Locknote sperrt Daten weg

Schulze ist freier Autor der Website CIO.de und dem CIO-Magazin.
Auf jedem PC finden sich kleine, aber sensible Notizen: Passwörter, Memos und andere Informationen. Da man sich solche Daten meist nur schwer merken kann, speichern Anwender sie in Dateien auf ihrem Rechner. Ohne besondere Vorkehrungen sind sie jedoch für jeden zugänglich, der sich auf dem Rechner einloggen kann. Dies gilt natürlich auch für Dateien, die der Benutzer auf USB-Sticks ablegt.

Für mehr Sicherheit sorgt das Gratis-Tool "Steganos Locknote" der Firma Steganos GmbH aus Frankfurt am Main. Es ist für Microsoft Windows im Internet verfügbar.

Locknote steht unter der Open-Source-Lizenz GPL und nutzt auch selbst Open-Source-Techniken. Es besteht nur aus einer Exe-Datei, muss also nicht aufwändig installiert werden und lässt sich somit auch auf einem USB-Stick einsetzen. Die Bedienung ist denkbar einfach: Beim Start von Locknote öffnet sich ein Fenster, in das der Benutzer seinen zu verschlüsselnden Text eingibt. Beim Schließen muss er ein Passwort festlegen - fertig. Die Notiz ist in einem verschlüsselten Binär-Format als ausführbares File gesichert. Das Programm kopiert sich dabei selbst in die Notiz, somit ist für das Öffnen keine Installation erforderlich. Das Passwort lässt sich jederzeit ändern.

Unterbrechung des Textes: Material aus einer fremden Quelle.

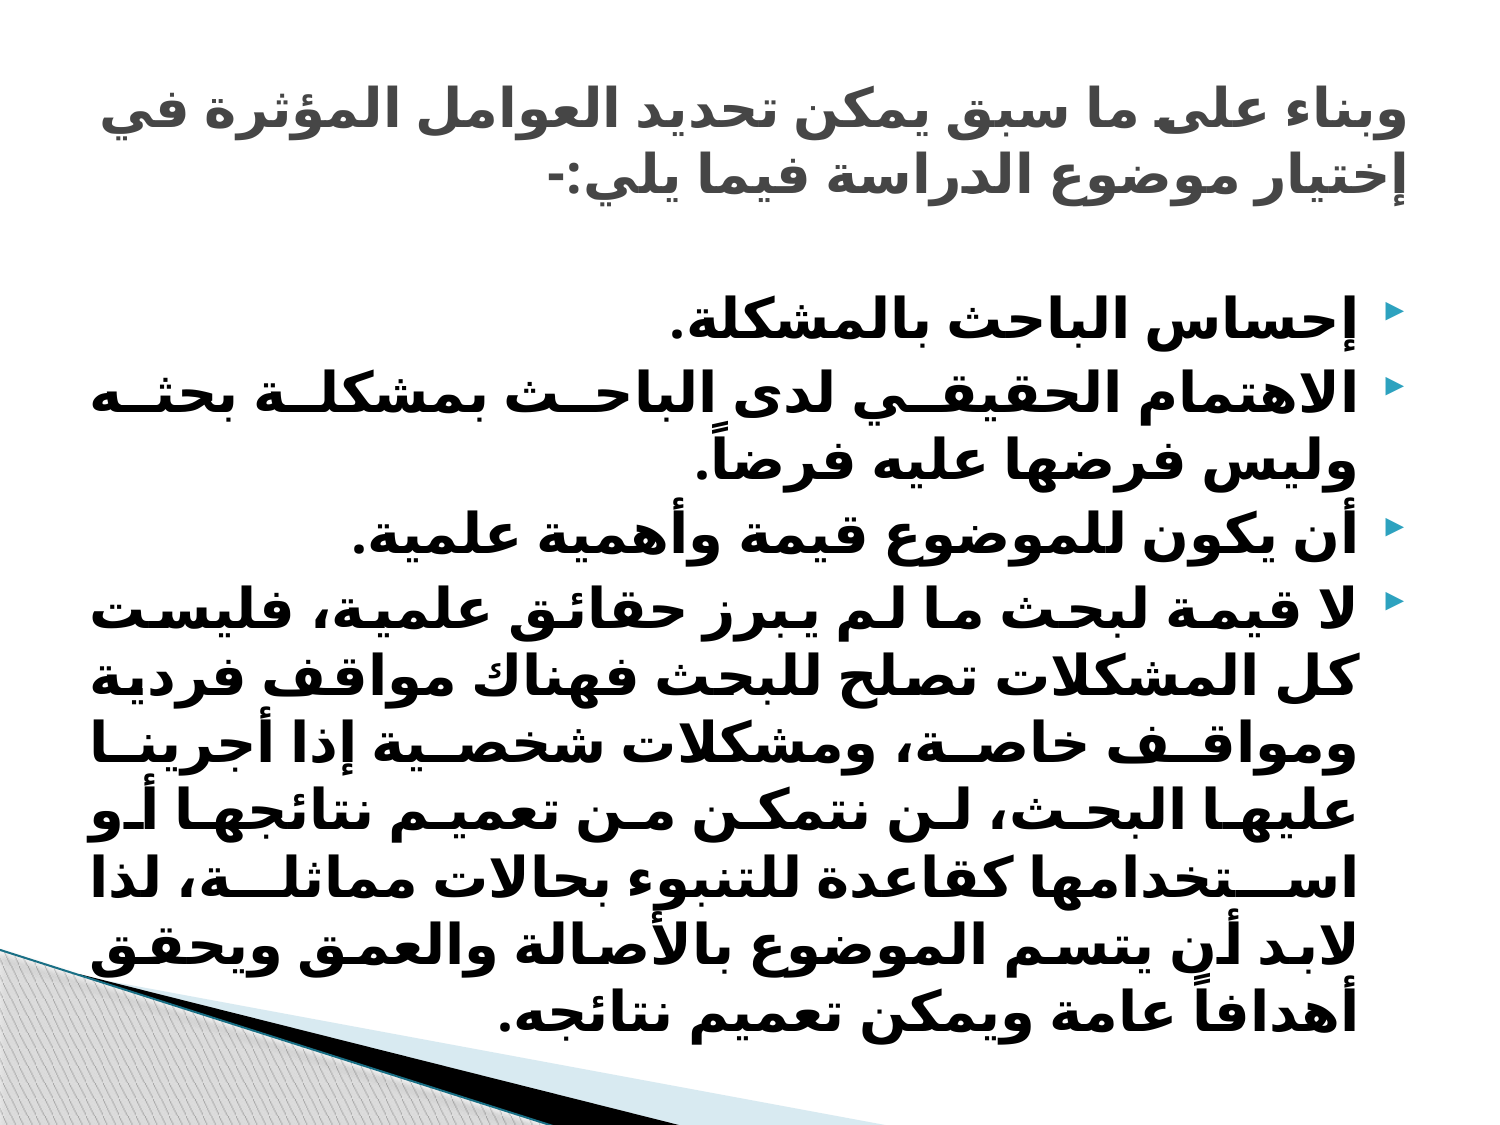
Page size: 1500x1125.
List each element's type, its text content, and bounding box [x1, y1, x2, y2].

list إحساس الباحث بالمشكلة. الاهتمام الحقيقي لدى الباحث بمشكلة بحثه وليس فرضها عليه فرضاً. أن يكون للموضوع قيمة وأهمية علمية. لا قيمة لبحث ما لم يبرز حقائق علمية، فليست كل المشكلات تصلح للبحث فهناك مواقف فردية ومواقف خاصة، ومشكلات شخصية إذا أجرينا عليها البحث، لن نتمكن من تعميم نتائجها أو استخدامها كقاعدة للتنبوء بحالات مماثلة، لذا لابد أن يتسم الموضوع بالأصالة والعمق ويحقق أهدافاً عامة ويمكن تعميم نتائجه. [75, 275, 1425, 1050]
title وبناء على ما سبق يمكن تحديد العوامل المؤثرة في إختيار موضوع الدراسة فيما يلي:- [75, 45, 1425, 233]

Um bereits bestehende Texte mit dem Steganos-Tool zu schützen, kann die betreffende Datei einfach mittels Drag and Drop in das Locknote-Fenster gezogen werden. Das geht allerdings nur mit reinen Textdateien (.TXT). Zudem muss der Zeichensatz der Datei dem ANSI-Standard entsprechen, was auf den meisten PCs der Fall sein dürfte. Unter Linux gängige UFT8-codierte Dateien kann Locknote nur teilweise verarbeiten; Umlaute und andere Sonderzeichen gehen dabei verloren.

CW-Fazit

Steganos Locknote ist durch den Verzicht auf umfassende Features ein einfach zu bedienendes Werkzeug.